Говорил он преувеличенно громко и чётко, выразительно косясь по сторонам: знай, мол, наших, пусть все слухают, что за важная птица посетила Аляску. Старший компаньон едва наклонил голову в знак понимания и включился в игру:

— Здравствуйте, Клим, голубчик. Вполне благополучно, благодарю. Долго, но это не беда — надеюсь, нашими стараниями…

— Кстати, о стараниях, — сопровождая инженера к гостинице и не переставая благожелательно улыбаться, юноша говорил вполголоса. — Здание готово, с печатниками я обгуторил...

— Вот что, — зло процедил сквозь зубы наставник. — Дать бы тебе леща прилюдно, да нельзя — не поймут. Потому просто заруби на носу: с сего дня и до окончания кампании нет более щипача Лейки! Даже в уборной ты ныне человек приличный и образованный. Следи за языком. Понял ли?

— Не сумл… не извольте сомневаться, Даниил Арсеньевич!

— Так-то лучше, — предпочёл не замечать сарказма в тоне партнёра старший. — Завтра утром пробежишься по кузнецам и скорнякам с заказами. Чертежи отнесёшь да задаток. А мне надо с местными Тит Титычами поближе познакомиться. Список-то готов?

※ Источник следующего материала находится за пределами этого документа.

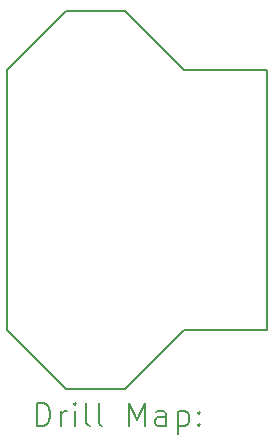
<source format=gbr>
%FSLAX45Y45*%
G04 Gerber Fmt 4.5, Leading zero omitted, Abs format (unit mm)*
G04 Created by KiCad (PCBNEW (6.0.5)) date 2022-07-09 20:48:07*
%MOMM*%
%LPD*%
G01*
G04 APERTURE LIST*
%TA.AperFunction,Profile*%
%ADD10C,0.127000*%
%TD*%
%ADD11C,0.200000*%
G04 APERTURE END LIST*
D10*
X16000000Y-9800000D02*
X16000000Y-7600000D01*
X17000000Y-7100000D02*
X17500000Y-7600000D01*
X17000000Y-10300000D02*
X16500000Y-10300000D01*
X16500000Y-7100000D02*
X16000000Y-7600000D01*
X17500000Y-7600000D02*
X18200000Y-7600000D01*
X16000000Y-9800000D02*
X16500000Y-10300000D01*
X17500000Y-9800000D02*
X18200000Y-9800000D01*
X18200000Y-7600000D02*
X18200000Y-9800000D01*
X16500000Y-7100000D02*
X17000000Y-7100000D01*
X17000000Y-10300000D02*
X17500000Y-9800000D01*
D11*
X16251269Y-10616826D02*
X16251269Y-10416826D01*
X16298888Y-10416826D01*
X16327459Y-10426350D01*
X16346507Y-10445398D01*
X16356031Y-10464445D01*
X16365555Y-10502540D01*
X16365555Y-10531112D01*
X16356031Y-10569207D01*
X16346507Y-10588255D01*
X16327459Y-10607302D01*
X16298888Y-10616826D01*
X16251269Y-10616826D01*
X16451269Y-10616826D02*
X16451269Y-10483493D01*
X16451269Y-10521588D02*
X16460793Y-10502540D01*
X16470317Y-10493017D01*
X16489364Y-10483493D01*
X16508412Y-10483493D01*
X16575078Y-10616826D02*
X16575078Y-10483493D01*
X16575078Y-10416826D02*
X16565555Y-10426350D01*
X16575078Y-10435874D01*
X16584602Y-10426350D01*
X16575078Y-10416826D01*
X16575078Y-10435874D01*
X16698888Y-10616826D02*
X16679840Y-10607302D01*
X16670317Y-10588255D01*
X16670317Y-10416826D01*
X16803650Y-10616826D02*
X16784602Y-10607302D01*
X16775078Y-10588255D01*
X16775078Y-10416826D01*
X17032221Y-10616826D02*
X17032221Y-10416826D01*
X17098888Y-10559683D01*
X17165555Y-10416826D01*
X17165555Y-10616826D01*
X17346507Y-10616826D02*
X17346507Y-10512064D01*
X17336983Y-10493017D01*
X17317936Y-10483493D01*
X17279840Y-10483493D01*
X17260793Y-10493017D01*
X17346507Y-10607302D02*
X17327460Y-10616826D01*
X17279840Y-10616826D01*
X17260793Y-10607302D01*
X17251269Y-10588255D01*
X17251269Y-10569207D01*
X17260793Y-10550160D01*
X17279840Y-10540636D01*
X17327460Y-10540636D01*
X17346507Y-10531112D01*
X17441745Y-10483493D02*
X17441745Y-10683493D01*
X17441745Y-10493017D02*
X17460793Y-10483493D01*
X17498888Y-10483493D01*
X17517936Y-10493017D01*
X17527460Y-10502540D01*
X17536983Y-10521588D01*
X17536983Y-10578731D01*
X17527460Y-10597779D01*
X17517936Y-10607302D01*
X17498888Y-10616826D01*
X17460793Y-10616826D01*
X17441745Y-10607302D01*
X17622698Y-10597779D02*
X17632221Y-10607302D01*
X17622698Y-10616826D01*
X17613174Y-10607302D01*
X17622698Y-10597779D01*
X17622698Y-10616826D01*
X17622698Y-10493017D02*
X17632221Y-10502540D01*
X17622698Y-10512064D01*
X17613174Y-10502540D01*
X17622698Y-10493017D01*
X17622698Y-10512064D01*
M02*

</source>
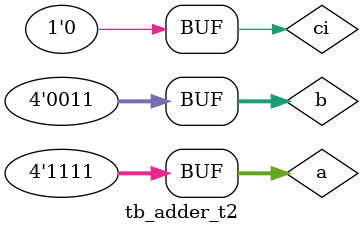
<source format=sv>
module tb_adder_t2;
  logic[3:0] sum, a, b;
  logic ci,co;
  
  
  adder_t2 U1(co, sum, a, b, ci);
  
  initial begin
   a=0;
   b=0;
    ci=0;
    #15 a=4'hA;
    #2 b=3;
    #2 a=2;
    #2 a=15;
    
    
  end
  

endmodule

</source>
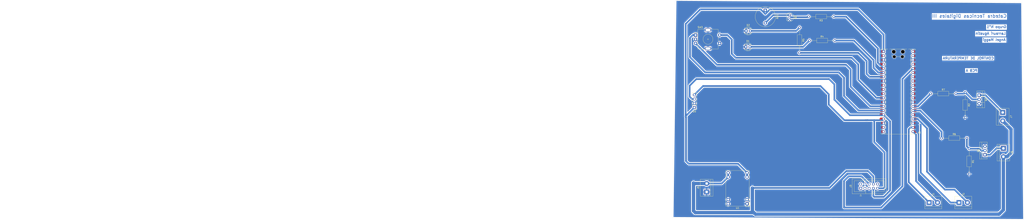
<source format=kicad_pcb>
(kicad_pcb
	(version 20241229)
	(generator "pcbnew")
	(generator_version "9.0")
	(general
		(thickness 1.6)
		(legacy_teardrops no)
	)
	(paper "A4")
	(layers
		(0 "F.Cu" signal)
		(2 "B.Cu" signal)
		(9 "F.Adhes" user "F.Adhesive")
		(11 "B.Adhes" user "B.Adhesive")
		(13 "F.Paste" user)
		(15 "B.Paste" user)
		(5 "F.SilkS" user "F.Silkscreen")
		(7 "B.SilkS" user "B.Silkscreen")
		(1 "F.Mask" user)
		(3 "B.Mask" user)
		(17 "Dwgs.User" user "User.Drawings")
		(19 "Cmts.User" user "User.Comments")
		(21 "Eco1.User" user "User.Eco1")
		(23 "Eco2.User" user "User.Eco2")
		(25 "Edge.Cuts" user)
		(27 "Margin" user)
		(31 "F.CrtYd" user "F.Courtyard")
		(29 "B.CrtYd" user "B.Courtyard")
		(35 "F.Fab" user)
		(33 "B.Fab" user)
		(39 "User.1" user)
		(41 "User.2" user)
		(43 "User.3" user)
		(45 "User.4" user)
	)
	(setup
		(pad_to_mask_clearance 0)
		(allow_soldermask_bridges_in_footprints no)
		(tenting front back)
		(pcbplotparams
			(layerselection 0x00000000_00000000_55555555_5755f5ff)
			(plot_on_all_layers_selection 0x00000000_00000000_00000000_00000000)
			(disableapertmacros no)
			(usegerberextensions no)
			(usegerberattributes yes)
			(usegerberadvancedattributes yes)
			(creategerberjobfile yes)
			(dashed_line_dash_ratio 12.000000)
			(dashed_line_gap_ratio 3.000000)
			(svgprecision 4)
			(plotframeref no)
			(mode 1)
			(useauxorigin no)
			(hpglpennumber 1)
			(hpglpenspeed 20)
			(hpglpendiameter 15.000000)
			(pdf_front_fp_property_popups yes)
			(pdf_back_fp_property_popups yes)
			(pdf_metadata yes)
			(pdf_single_document no)
			(dxfpolygonmode yes)
			(dxfimperialunits yes)
			(dxfusepcbnewfont yes)
			(psnegative no)
			(psa4output no)
			(plot_black_and_white yes)
			(sketchpadsonfab no)
			(plotpadnumbers no)
			(hidednponfab no)
			(sketchdnponfab yes)
			(crossoutdnponfab yes)
			(subtractmaskfromsilk no)
			(outputformat 1)
			(mirror no)
			(drillshape 1)
			(scaleselection 1)
			(outputdirectory "")
		)
	)
	(net 0 "")
	(net 1 "/GPIO4_PIN6")
	(net 2 "unconnected-(A1-GPIO0-Pad1)")
	(net 3 "/GPIO19_PIN25")
	(net 4 "unconnected-(A1-GPIO1-Pad2)")
	(net 5 "unconnected-(A1-GPIO22-Pad29)")
	(net 6 "/GPIO11_PIN15")
	(net 7 "unconnected-(A1-3V3_EN-Pad37)_1")
	(net 8 "unconnected-(A1-GPIO6-Pad9)_1")
	(net 9 "/GPIO9_PIN12")
	(net 10 "GND")
	(net 11 "unconnected-(A1-GPIO8-Pad11)")
	(net 12 "/SalidaPWM_PIN27")
	(net 13 "unconnected-(A1-ADC_VREF-Pad35)")
	(net 14 "/SalidaPWM_PIN26")
	(net 15 "unconnected-(A1-GPIO26_ADC0-Pad31)_1")
	(net 16 "unconnected-(A1-RUN-Pad30)")
	(net 17 "/GPIO10_PIN14")
	(net 18 "unconnected-(A1-GPIO27_ADC1-Pad32)")
	(net 19 "GPIO12_PIN16")
	(net 20 "/GPIO16_PIN21")
	(net 21 "/GPIO18_PIN24")
	(net 22 "/VSYS5V_PIN39")
	(net 23 "V3.3_PIN36")
	(net 24 "unconnected-(A1-GPIO2-Pad4)")
	(net 25 "/GPIO17_PIN22")
	(net 26 "GPIO13_PIN17")
	(net 27 "unconnected-(A1-GPIO14-Pad19)_1")
	(net 28 "unconnected-(A1-GPIO28_ADC2-Pad34)")
	(net 29 "/GPIO5_PIN7")
	(net 30 "/GPIO3_PIN5")
	(net 31 "unconnected-(A1-GPIO15-Pad20)_1")
	(net 32 "unconnected-(A1-VBUS-Pad40)_1")
	(net 33 "unconnected-(A1-AGND-Pad33)_1")
	(net 34 "unconnected-(A1-GPIO7-Pad10)_1")
	(net 35 "Net-(BZ1--)")
	(net 36 "Net-(D1-A)")
	(net 37 "Net-(D2-A)")
	(net 38 "unconnected-(J3-Pin_1-Pad1)")
	(net 39 "unconnected-(J3-Pin_2-Pad2)")
	(net 40 "unconnected-(J3-Pin_5-Pad5)")
	(net 41 "unconnected-(J3-Pin_10-Pad10)")
	(net 42 "unconnected-(J3-Pin_3-Pad3)")
	(net 43 "+12V_SW")
	(net 44 "Net-(J6-Pin_1)")
	(net 45 "Net-(J7-Pin_1)")
	(net 46 "Net-(Q1-G)")
	(net 47 "Net-(Q2-G)")
	(net 48 "Net-(Q3-B)")
	(net 49 "unconnected-(A1-3V3_EN-Pad37)")
	(net 50 "unconnected-(A1-GPIO14-Pad19)")
	(net 51 "unconnected-(A1-GPIO6-Pad9)")
	(net 52 "unconnected-(A1-GPIO8-Pad11)_1")
	(net 53 "unconnected-(A1-GPIO1-Pad2)_1")
	(net 54 "unconnected-(A1-GPIO26_ADC0-Pad31)")
	(net 55 "unconnected-(A1-GPIO27_ADC1-Pad32)_1")
	(net 56 "unconnected-(A1-GPIO2-Pad4)_1")
	(net 57 "unconnected-(A1-RUN-Pad30)_1")
	(net 58 "unconnected-(A1-GPIO15-Pad20)")
	(net 59 "unconnected-(A1-ADC_VREF-Pad35)_1")
	(net 60 "unconnected-(A1-GPIO22-Pad29)_1")
	(net 61 "unconnected-(A1-GPIO7-Pad10)")
	(net 62 "unconnected-(A1-VBUS-Pad40)")
	(net 63 "unconnected-(A1-GPIO0-Pad1)_1")
	(net 64 "unconnected-(A1-AGND-Pad33)")
	(net 65 "unconnected-(A1-GPIO28_ADC2-Pad34)_1")
	(footprint "Resistor_THT:R_Axial_DIN0207_L6.3mm_D2.5mm_P15.24mm_Horizontal" (layer "F.Cu") (at 211.067271 79.790376 -90))
	(footprint "Package_TO_SOT_THT:TO-220-3_Vertical" (layer "F.Cu") (at 222.987271 117.410376 90))
	(footprint "Resistor_THT:R_Axial_DIN0207_L6.3mm_D2.5mm_P15.24mm_Horizontal" (layer "F.Cu") (at 213.467271 113.790376 -90))
	(footprint "TerminalBlock:TerminalBlock_bornier-2_P5.08mm" (layer "F.Cu") (at 233.667271 91.930376 -90))
	(footprint "Resistor_THT:R_Axial_DIN0207_L6.3mm_D2.5mm_P15.24mm_Horizontal" (layer "F.Cu") (at 190.247271 80.610376))
	(footprint "TerminalBlock:TerminalBlock_bornier-2_P5.08mm" (layer "F.Cu") (at 234.067271 113.530376 -90))
	(footprint "LED_THT:LED_D4.0mm" (layer "F.Cu") (at 79.067271 42.810376))
	(footprint "Rotary_Encoder:RotaryEncoder_Alps_EC11E-Switch_Vertical_H20mm" (layer "F.Cu") (at 48.617271 45.310376))
	(footprint "Buzzer_Beeper:Buzzer_12x9.5RM7.6" (layer "F.Cu") (at 90.667271 30.410376 -90))
	(footprint "TerminalBlock:TerminalBlock_bornier-2_P5.08mm" (layer "F.Cu") (at 189.327271 146.210376))
	(footprint "Resistor_THT:R_Axial_DIN0207_L6.3mm_D2.5mm_P15.24mm_Horizontal" (layer "F.Cu") (at 117.247271 48.610376))
	(footprint "Connector_PinHeader_2.54mm:PinHeader_1x04_P2.54mm_Vertical" (layer "F.Cu") (at 47.867271 88.950376 180))
	(footprint "Module:RaspberryPi_Pico_Common_Unspecified" (layer "F.Cu") (at 170.757271 79.340376))
	(footprint "TerminalBlock:TerminalBlock_bornier-2_P5.08mm" (layer "F.Cu") (at 55.324771 139.815376 90))
	(footprint "TerminalBlock:TerminalBlock_bornier-2_P5.08mm" (layer "F.Cu") (at 207.327271 146.210376))
	(footprint "Resistor_THT:R_Axial_DIN0207_L6.3mm_D2.5mm_P15.24mm_Horizontal" (layer "F.Cu") (at 196.847271 107.410376))
	(footprint "Resistor_THT:R_Axial_DIN0207_L6.3mm_D2.5mm_P15.24mm_Horizontal" (layer "F.Cu") (at 111.267271 40.790376 -90))
	(footprint "Package_TO_SOT_THT:TO-92_Inline" (layer "F.Cu") (at 105.267271 33.270376 -90))
	(footprint "LED_THT:LED_D4.0mm" (layer "F.Cu") (at 78.867271 52.410376))
	(footprint "Connector_IDC:IDC-Header_2x05_P2.54mm_Vertical" (layer "F.Cu") (at 148.127271 137.610376 90))
	(footprint "Resistor_THT:R_Axial_DIN0207_L6.3mm_D2.5mm_P15.24mm_Horizontal" (layer "F.Cu") (at 131.887271 34.210376 180))
	(footprint "Package_TO_SOT_THT:TO-220-3_Vertical" (layer "F.Cu") (at 219.467271 81.530376 -90))
	(footprint "Converter_DCDC:Converter_DCDC_Silvertel_Ag99xxLP_THT" (layer "F.Cu") (at 79.667271 146.950376 180))
	(gr_line
		(start 246.467271 156.610376)
		(end 34.867271 155.410376)
		(stroke
			(width 0.05)
			(type default)
		)
		(layer "Edge.Cuts")
		(uuid "817e10a0-818d-41b2-a66d-0a2ffc31f3e2")
	)
	(gr_line
		(start 245.267271 25.610376)
		(end 246.467271 156.610376)
		(stroke
			(width 0.05)
			(type default)
		)
		(layer "Edge.Cuts")
		(uuid "974af1b3-e3fd-44a8-886c-bb8dd54e70c3")
	)
	(gr_line
		(start 34.867271 155.410376)
		(end 36.667271 24.210376)
		(stroke
			(width 0.05)
			(type default)
		)
		(layer "Edge.Cuts")
		(uuid "ba72d3ef-707c-4426-bc4a-52d5a0c94ea3")
	)
	(gr_line
		(start 36.667271 24.210376)
		(end 245.267271 25.610376)
		(stroke
			(width 0.05)
			(type default)
		)
		(layer "Edge.Cuts")
		(uuid "d842c936-6b4b-4b91-93a8-b7b58cdc2af3")
	)
	(gr_text "Larrauri Agustin"
		(at 235.6 45.2 0)
		(layer "B.Cu")
		(uuid "00eafc
... [231956 chars truncated]
</source>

— Готов, вестимо. От только задаток мастеровым платить не с чего.

— Эх ты, телепень, — Даниил выразительно похлопал по боку саквояжа, нести который Климу не доверил. — Я же, чай, не лаптем щи хлебаю. Здесь немного, но для первых взносов хватит.

Остаток дня для компаньонов прошёл в разнообразнейших хлопотах. Клим, временами высунув язык от усердия, носился по городу: от механических мастерских до кожевенных цехов, от кузни до депо. Мастеровые, почёсывая затылки, скептически хмыкали в усы, разглядывая чертежи да выкройки. Ничего чуднее этих заказов многим из них делать не приходилось. Столь велики, однако, была сила убеждения молодого человека вкупе с неповторимым воздействия монетарно-синего цвета на человеческое сознание, что переговоры всякий раз завершались одинаково:

— Не извольте беспокоиться, господин Полеев, сделаю всё в лучшем виде!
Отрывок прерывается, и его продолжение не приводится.